Das Stück lebt seit der Premiere von Mund-zu-Ohr-Propaganda. Das muss es auch, weil die Rezensionen nicht nur in den Berliner Blättern kein gutes Haar an Klaus Chattens „Das Karussell“ ließen und deren werbliche Wirkung also ausfällt.

Am giftigsten entsetzte sich Ernst Schumacher in der Berliner Zeitung „als bekennender Homosexueller“ über die „dramatische Collage“, die im Maxim Gorki Theater uraufgeführt wurde. Ein fast lutherisch anmutendes Bekennerschreiben, ein Verzweiflungsruf einer verwaisten Seele vielleicht, doch sitzt der Kritiker einem Missverständnis auf – bereitet „Das Karussell“ doch einen immergleichen Stoff auf: die Dinge der Liebe und Leidenschaft in den Metropolen. Nur dass die Protagonisten eben einer Mann-Mann-Spannung unterworfen werden.
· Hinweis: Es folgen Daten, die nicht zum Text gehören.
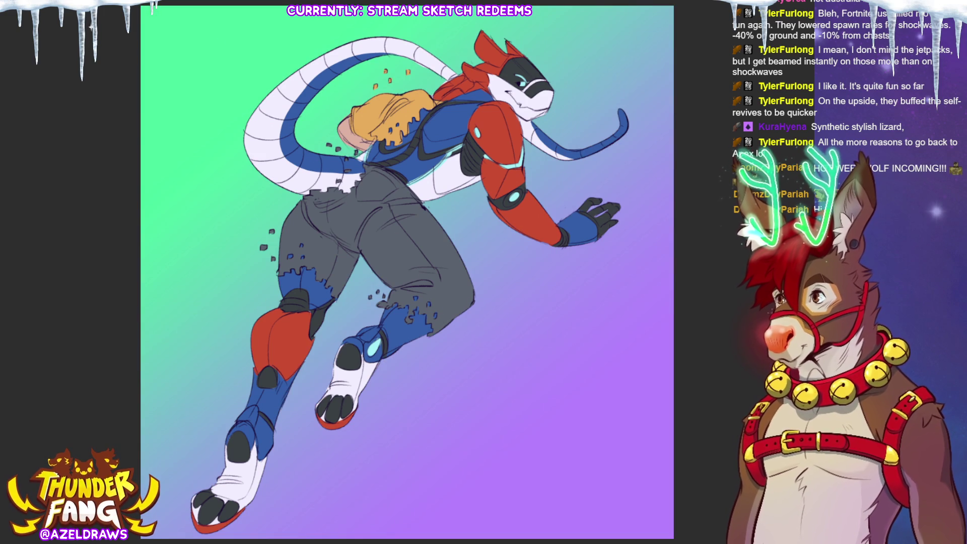
Scale the gradient layer inward from the canvas edges, shift it upward and confirm.
{"action": "key", "text": "ctrl+t"}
Der Autor, Jahrgang 1963 und gewohnt, sich als schwuler Mann keine Frechheiten jener Sorte gefallen zu lassen, sagte zu dieser Kritik lediglich, dass er kein schwules Stück geschrieben habe, sondern eines über die Kälte der Großstadt, die die Liebe und vor allem die Intimität zur Seite schiebt und vielleicht undenkbar macht. Die Aufführungen geben ihm Recht: Es sind dem Augenschein nach auch heterosexuelle Theaterbesucher, die im „Karussell“ ein bisschen sich selbst zu erkennen scheinen – und die Kritik an den eisigen Beziehungsverhältnissen sich zu Eigen machen. Auch sie lachen über die Nöte und Sehnsüchte der Zweifler und Verführenden, über den Filmregisseur, der die Liebe schon abgeschrieben hat, und den jungen Olli, der sie einsetzen möchte. Regisseur Bernd Mottl hat das Anliegen gerecht inszeniert: Der Jüngere, Olli, der einen Handel will, den älteren also zu lieben beabsichtigt, wenn der ihm hilft, Karriere zu machen, rechnet selbst nicht mit der Hingabe, die er dem Älteren schließlich entgegenbringt. Beiden gruppiert Mottle eine Gruppe von muskulösen Callboys bei, die nichts anderes symbolisieren sollen als die Freischärler der Metropole, lockend, das kleine Beziehungsglück wenigstens ab und an miteinander auszusetzen und sich den Gesetzen der One-Night-Stands zu unterwerfen.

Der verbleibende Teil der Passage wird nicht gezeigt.